La question d’un horaire de début plus tôt a également été soulevée, mais ten Doeschate estime que cela ne résoudrait pas complètement le problème. « Je pense que c’est, vous savez, le fait que la rosée tombe au début de la deuxième manche, cela signifie que la rosée est là pour tout le temps. Donc, une heure de début différente pourrait réduire un peu cet effet si vous commenciez deux heures plus tôt. C’est une solution mais évidemment il y a tellement d’éléments mobiles en jeu en termes de diffusion, etc. Donc je suppose que c’est une conversation futile. »

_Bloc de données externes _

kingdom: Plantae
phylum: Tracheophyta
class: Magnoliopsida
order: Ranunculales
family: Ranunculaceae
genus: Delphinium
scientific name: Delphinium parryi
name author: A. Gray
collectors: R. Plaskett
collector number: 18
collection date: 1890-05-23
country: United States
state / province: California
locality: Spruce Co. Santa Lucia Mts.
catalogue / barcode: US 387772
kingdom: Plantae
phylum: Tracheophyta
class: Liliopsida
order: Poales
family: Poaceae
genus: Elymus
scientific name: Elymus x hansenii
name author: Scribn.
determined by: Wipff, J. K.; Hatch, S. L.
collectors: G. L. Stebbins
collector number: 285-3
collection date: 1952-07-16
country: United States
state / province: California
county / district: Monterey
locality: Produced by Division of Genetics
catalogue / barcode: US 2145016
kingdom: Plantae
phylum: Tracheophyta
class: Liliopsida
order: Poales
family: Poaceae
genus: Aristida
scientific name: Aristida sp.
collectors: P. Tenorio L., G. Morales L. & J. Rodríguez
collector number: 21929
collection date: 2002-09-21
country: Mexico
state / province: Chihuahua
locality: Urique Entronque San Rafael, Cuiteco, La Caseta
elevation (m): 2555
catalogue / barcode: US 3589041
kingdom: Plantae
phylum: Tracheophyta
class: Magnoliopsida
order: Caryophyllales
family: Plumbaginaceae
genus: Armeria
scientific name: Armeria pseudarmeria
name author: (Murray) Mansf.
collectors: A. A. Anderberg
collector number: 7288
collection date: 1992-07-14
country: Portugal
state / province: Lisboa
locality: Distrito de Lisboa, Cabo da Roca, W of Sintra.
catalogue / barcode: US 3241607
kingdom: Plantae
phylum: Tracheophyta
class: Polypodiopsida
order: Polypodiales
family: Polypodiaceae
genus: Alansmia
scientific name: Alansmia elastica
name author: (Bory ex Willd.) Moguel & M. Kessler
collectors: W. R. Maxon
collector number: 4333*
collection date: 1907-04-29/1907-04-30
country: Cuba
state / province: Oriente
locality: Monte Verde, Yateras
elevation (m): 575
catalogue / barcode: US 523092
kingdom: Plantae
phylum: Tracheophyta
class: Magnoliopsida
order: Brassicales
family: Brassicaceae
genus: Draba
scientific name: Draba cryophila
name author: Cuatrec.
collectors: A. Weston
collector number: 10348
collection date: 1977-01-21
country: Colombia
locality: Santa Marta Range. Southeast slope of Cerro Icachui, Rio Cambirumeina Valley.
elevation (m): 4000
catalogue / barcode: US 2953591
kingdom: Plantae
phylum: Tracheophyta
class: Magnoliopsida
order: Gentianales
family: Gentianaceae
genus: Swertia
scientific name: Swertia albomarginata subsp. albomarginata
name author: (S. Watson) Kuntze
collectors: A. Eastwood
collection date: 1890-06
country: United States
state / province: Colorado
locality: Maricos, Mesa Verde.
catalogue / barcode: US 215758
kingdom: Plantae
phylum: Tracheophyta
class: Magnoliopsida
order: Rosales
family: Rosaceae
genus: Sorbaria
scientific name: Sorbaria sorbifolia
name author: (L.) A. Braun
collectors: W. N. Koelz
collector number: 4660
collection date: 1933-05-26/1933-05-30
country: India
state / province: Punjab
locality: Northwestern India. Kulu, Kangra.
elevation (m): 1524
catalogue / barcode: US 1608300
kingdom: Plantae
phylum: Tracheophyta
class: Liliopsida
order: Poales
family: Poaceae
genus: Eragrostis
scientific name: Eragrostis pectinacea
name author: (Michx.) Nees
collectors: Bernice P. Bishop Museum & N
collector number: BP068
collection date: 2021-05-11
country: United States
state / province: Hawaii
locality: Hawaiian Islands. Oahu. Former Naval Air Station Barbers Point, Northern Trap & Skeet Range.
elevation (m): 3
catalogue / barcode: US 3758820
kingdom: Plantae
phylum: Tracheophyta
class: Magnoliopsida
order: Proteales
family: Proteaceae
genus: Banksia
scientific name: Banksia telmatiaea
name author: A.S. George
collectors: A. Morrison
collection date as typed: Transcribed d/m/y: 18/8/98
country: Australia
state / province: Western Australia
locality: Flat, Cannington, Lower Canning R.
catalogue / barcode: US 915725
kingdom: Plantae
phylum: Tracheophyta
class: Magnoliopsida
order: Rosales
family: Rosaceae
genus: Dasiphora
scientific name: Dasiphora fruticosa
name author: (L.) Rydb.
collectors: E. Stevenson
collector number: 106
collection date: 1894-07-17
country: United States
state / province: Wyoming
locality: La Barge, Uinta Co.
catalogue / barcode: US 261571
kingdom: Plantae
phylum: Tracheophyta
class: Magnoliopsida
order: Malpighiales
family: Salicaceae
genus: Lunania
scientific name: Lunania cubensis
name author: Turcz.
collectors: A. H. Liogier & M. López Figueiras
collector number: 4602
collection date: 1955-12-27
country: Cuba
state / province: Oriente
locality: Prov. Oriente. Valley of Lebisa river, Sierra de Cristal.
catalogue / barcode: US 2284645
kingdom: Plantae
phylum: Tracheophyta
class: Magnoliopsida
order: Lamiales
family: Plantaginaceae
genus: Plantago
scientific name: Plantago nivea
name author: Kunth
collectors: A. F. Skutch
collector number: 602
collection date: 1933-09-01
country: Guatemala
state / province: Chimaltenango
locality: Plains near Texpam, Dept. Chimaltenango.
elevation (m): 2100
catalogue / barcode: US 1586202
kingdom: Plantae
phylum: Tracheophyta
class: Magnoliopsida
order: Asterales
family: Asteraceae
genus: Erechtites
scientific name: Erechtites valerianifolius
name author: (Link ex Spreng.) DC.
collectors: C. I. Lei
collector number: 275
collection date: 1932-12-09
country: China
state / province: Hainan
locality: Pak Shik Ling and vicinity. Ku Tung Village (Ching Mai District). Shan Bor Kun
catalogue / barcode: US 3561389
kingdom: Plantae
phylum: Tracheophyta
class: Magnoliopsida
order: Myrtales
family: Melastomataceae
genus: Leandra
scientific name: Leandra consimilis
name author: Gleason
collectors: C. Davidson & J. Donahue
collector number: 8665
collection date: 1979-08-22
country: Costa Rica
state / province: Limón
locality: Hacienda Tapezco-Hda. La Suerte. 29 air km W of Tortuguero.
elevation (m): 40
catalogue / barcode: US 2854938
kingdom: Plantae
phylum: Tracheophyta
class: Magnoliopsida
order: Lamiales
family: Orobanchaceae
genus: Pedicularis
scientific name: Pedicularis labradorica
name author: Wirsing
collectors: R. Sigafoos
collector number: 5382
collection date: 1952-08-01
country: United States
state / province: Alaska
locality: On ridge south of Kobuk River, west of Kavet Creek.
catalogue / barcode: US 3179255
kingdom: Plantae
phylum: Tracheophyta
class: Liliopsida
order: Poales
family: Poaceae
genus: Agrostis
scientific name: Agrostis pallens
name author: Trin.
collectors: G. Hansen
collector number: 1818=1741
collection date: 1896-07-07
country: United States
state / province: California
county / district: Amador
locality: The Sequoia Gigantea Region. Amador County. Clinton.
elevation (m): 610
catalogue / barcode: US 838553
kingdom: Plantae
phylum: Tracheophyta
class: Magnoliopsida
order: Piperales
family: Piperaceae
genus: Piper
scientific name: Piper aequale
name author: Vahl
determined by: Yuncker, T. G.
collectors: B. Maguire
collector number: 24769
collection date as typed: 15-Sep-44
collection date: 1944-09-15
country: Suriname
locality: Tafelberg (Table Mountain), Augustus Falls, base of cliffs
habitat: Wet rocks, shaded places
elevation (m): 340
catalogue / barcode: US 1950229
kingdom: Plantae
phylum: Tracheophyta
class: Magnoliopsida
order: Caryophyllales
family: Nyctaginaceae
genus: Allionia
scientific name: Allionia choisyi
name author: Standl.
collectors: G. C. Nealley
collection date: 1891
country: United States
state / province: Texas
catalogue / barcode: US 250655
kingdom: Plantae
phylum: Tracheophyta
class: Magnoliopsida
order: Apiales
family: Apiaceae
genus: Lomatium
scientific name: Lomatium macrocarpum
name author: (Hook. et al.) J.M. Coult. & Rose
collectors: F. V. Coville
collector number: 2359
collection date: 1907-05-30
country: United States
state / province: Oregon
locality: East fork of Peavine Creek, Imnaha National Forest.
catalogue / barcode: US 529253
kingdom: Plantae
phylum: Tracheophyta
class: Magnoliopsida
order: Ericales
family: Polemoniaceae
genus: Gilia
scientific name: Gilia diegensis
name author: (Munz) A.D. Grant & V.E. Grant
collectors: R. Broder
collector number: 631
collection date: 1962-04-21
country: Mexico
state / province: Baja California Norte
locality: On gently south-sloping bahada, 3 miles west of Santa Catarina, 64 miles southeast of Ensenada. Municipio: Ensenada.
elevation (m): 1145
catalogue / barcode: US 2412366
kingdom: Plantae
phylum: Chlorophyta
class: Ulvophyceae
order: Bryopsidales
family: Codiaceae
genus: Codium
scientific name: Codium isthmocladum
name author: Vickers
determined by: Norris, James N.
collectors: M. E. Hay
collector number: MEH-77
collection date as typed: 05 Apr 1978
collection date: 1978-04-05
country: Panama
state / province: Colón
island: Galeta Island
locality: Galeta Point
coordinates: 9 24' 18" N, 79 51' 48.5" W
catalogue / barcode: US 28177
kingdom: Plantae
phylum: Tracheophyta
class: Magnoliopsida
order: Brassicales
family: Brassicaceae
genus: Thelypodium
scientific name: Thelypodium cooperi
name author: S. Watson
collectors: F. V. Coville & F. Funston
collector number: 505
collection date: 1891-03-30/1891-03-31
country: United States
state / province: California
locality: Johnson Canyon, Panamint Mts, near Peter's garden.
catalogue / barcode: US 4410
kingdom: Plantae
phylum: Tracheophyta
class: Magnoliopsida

« Idéalement, dans le cricket Test, vous avez une base plus solide de frappeurs et de quilleurs, mais nous pensons qu’en ce moment, les gars qui font le travail pour nous sont des polyvalents. Je pense simplement qu’il s’agit de choisir votre meilleur XI et c’est comme ça que tout se passe dans le monde. »
Ryan ten Doeschate, entraîneur adjoint de l’Inde
L’équipe indienne a adopté une approche différente pour les matchs Test et les ODI, privilégiant les joueurs polyvalents en Test et les spécialistes en ODI. Ten Doeschate a expliqué cette stratégie : « Je suppose que c’est un peu une anomalie. Vous savez, on pourrait penser que le cricket Test, vous auriez plus de spécialistes, mais c’est exactement où nous en sommes en ce moment dans le cycle et les gars que nous pensons en ce moment sont les meilleurs pour représenter l’équipe. »
Après avoir perdu la série de matchs Test 2-0, l’équipe indienne est déterminée à remporter la série de matchs ODI. « Il s’agit d’un groupe de joueurs très différent, mais les gars sont très conscients de la responsabilité de ce qu’ils représentent », a déclaré ten Doeschate. « Nous voulons toujours gagner, mais certainement lorsque quelques défaites commencent à s’accumuler et que les performances sont inférieures à ce que nous attendons de nous-mêmes. Je pense qu’il y a une légère aspiration à remporter la série demain. »
Alagappan Muthu est sous-éditeur chez ESPNcricinfo.